Navy: Mines, drones, and electric propulsion
Three proposals were cleared for the Inian Navy. The multi-influence ground mine (MIGM) is a sophisticated naval mine that responds to multiple signatures – acoustic, magnetic, and pressure – making it harder to sweep and more effective at denying an adversary freedom of manoeuvre in contested waters.
Mine warfare has received renewed attention globally as a relatively low-cost means of sea denial, and the country’s ability to lay defensive minefields in the Indian Ocean approaches has strategic implications.
The naval shipborne unmanned aerial system (NSUAS) will extend the Navy’s over-the-horizon reconnaissance capability from surface vessels. Ship-launched drones equipped with advanced sensors provide maritime patrol coverage at distances impractical for crewed helicopters on extended sorties – critical for tracking submarine contacts, monitoring surface traffic, and providing targeting data in a vast maritime operating environment.
A land-based testing facility for electric propulsion systems was also approved. Electric propulsion has become central to next-generation naval architecture – it offers quieter operation (particularly valuable for submarines and anti-submarine warfare vessels), greater fuel efficiency, and more flexible power distribution. The facility will support testing of motors and propulsion components for future Indian naval platforms, indicating that electric drive is a serious direction for the Navy’s shipbuilding roadmap.

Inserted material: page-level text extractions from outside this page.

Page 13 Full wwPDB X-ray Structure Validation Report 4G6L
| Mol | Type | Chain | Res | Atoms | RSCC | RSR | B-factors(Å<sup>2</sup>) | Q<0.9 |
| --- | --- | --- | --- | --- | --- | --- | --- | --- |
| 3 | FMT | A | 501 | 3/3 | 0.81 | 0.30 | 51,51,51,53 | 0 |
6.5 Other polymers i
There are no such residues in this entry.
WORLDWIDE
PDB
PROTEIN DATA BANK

Air Force: Eyes in the stratosphere
The Indian Air Force’s most distinctive clearance is for the fixed-wing high-altitude pseudo-satellite (FW-HAPS) – an aircraft or unmanned platform that operates in the stratosphere, typically between 18km and 25km altitude, at the boundary of conventional aviation and low-Earth orbit. Operating above weather systems and most air traffic, HAPS platforms can maintain persistent station over a wide area for days or weeks, carrying intelligence, surveillance and reconnaissance (ISR) sensors, communications relay payloads, and remote sensing instruments.
No HAPS system is currently in service with any of the country’s services. The technology remains an emerging area globally, with programmes underway in the United Kingdom (Airbus Zephyr), the United States, and China. For India, a stratospheric ISR platform would provide coverage of disputed border areas, maritime zones, and potential conflict theatres with a persistence that neither satellites nor conventional aircraft can match at comparable cost. The platform’s altitude also makes it extremely difficult to intercept with most existing air-defence systems.

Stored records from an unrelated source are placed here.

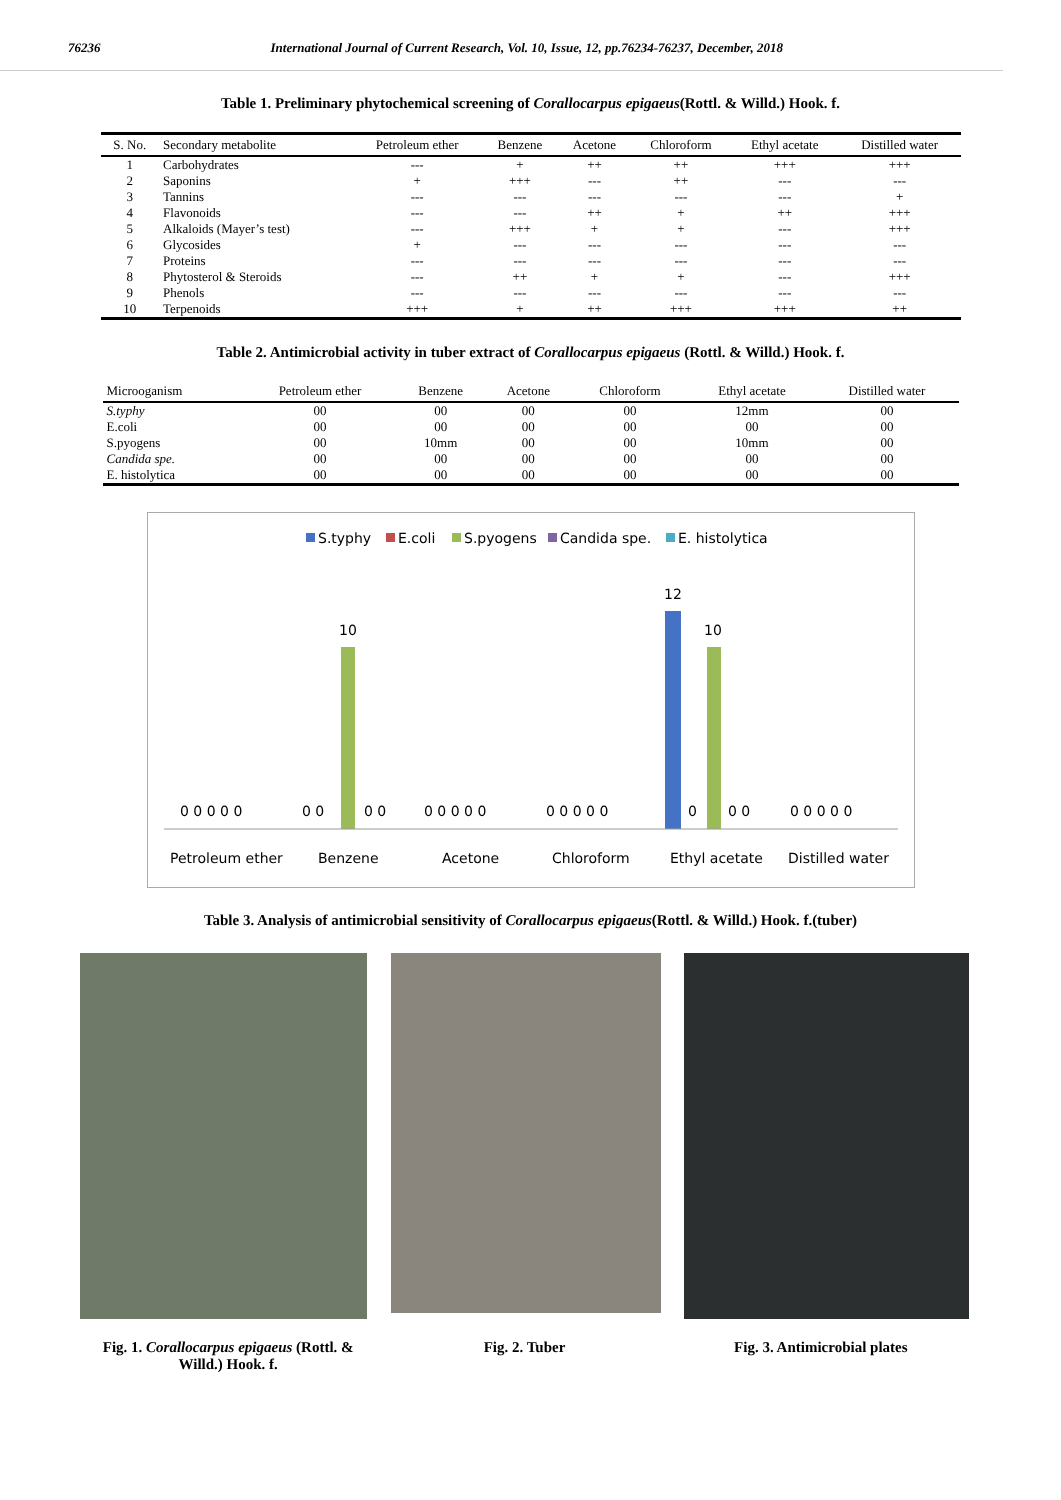76236 International Journal of Current Research, Vol. 10, Issue, 12, pp.76234-76237, December, 2018
Table 1. Preliminary phytochemical screening of Corallocarpus epigaeus(Rottl. & Willd.) Hook. f.
| S. No. | Secondary metabolite | Petroleum ether | Benzene | Acetone | Chloroform | Ethyl acetate | Distilled water |
| --- | --- | --- | --- | --- | --- | --- | --- |
| 1 | Carbohydrates | --- | + | ++ | ++ | +++ | +++ |
| 2 | Saponins | + | +++ | --- | ++ | --- | --- |
| 3 | Tannins | --- | --- | --- | --- | --- | + |
| 4 | Flavonoids | --- | --- | ++ | + | ++ | +++ |
| 5 | Alkaloids (Mayer’s test) | --- | +++ | + | + | --- | +++ |
| 6 | Glycosides | + | --- | --- | --- | --- | --- |
| 7 | Proteins | --- | --- | --- | --- | --- | --- |
| 8 | Phytosterol & Steroids | --- | ++ | + | + | --- | +++ |
| 9 | Phenols | --- | --- | --- | --- | --- | --- |
| 10 | Terpenoids | +++ | + | ++ | +++ | +++ | ++ |
Table 2. Antimicrobial activity in tuber extract of Corallocarpus epigaeus (Rottl. & Willd.) Hook. f.
| Microoganism | Petroleum ether | Benzene | Acetone | Chloroform | Ethyl acetate | Distilled water |
| --- | --- | --- | --- | --- | --- | --- |
| S.typhy | 00 | 00 | 00 | 00 | 12mm | 00 |
| E.coli | 00 | 00 | 00 | 00 | 00 | 00 |
| S.pyogens | 00 | 10mm | 00 | 00 | 10mm | 00 |
| Candida spe. | 00 | 00 | 00 | 00 | 00 | 00 |
| E. histolytica | 00 | 00 | 00 | 00 | 00 | 00 |
S.typhy
E.coli
S.pyogens
Candida spe.
E. histolytica
10
12
10
0 0 0 0 0
0 0
0 0
0 0 0 0 0
0 0 0 0 0
0
0 0
0 0 0 0 0
Petroleum ether
Benzene
Acetone
Chloroform
Ethyl acetate
Distilled water
Table 3. Analysis of antimicrobial sensitivity of Corallocarpus epigaeus(Rottl. & Willd.) Hook. f.(tuber)
Fig. 1. Corallocarpus epigaeus (Rottl. &
Willd.) Hook. f.
Fig. 2. Tuber Fig. 3. Antimicrobial plates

The release notes additional IAF proposals without detailing them publicly – a common practice when systems are sensitive or when negotiations are at a preliminary stage.
Scale of the push
Friday’s AoN round follows the ₹6.73 lakh crore in approvals cleared across 55 proposals in the current financial year through March, itself a record. The pace of DAC activity reflects both a sustained government push to recapitalize the armed forces and lessons absorbed from recent conflicts that have underscored the importance of drones, electronic warfare, layered air defence, and precision strike – precisely the capability clusters addressed in the latest approvals.
The AoN is the first step in a multi-stage procurement process. Subsequent stages include issuance of requests for proposal, technical and commercial evaluation, field trials, and contract negotiation – a process that, for complex systems, can take several years.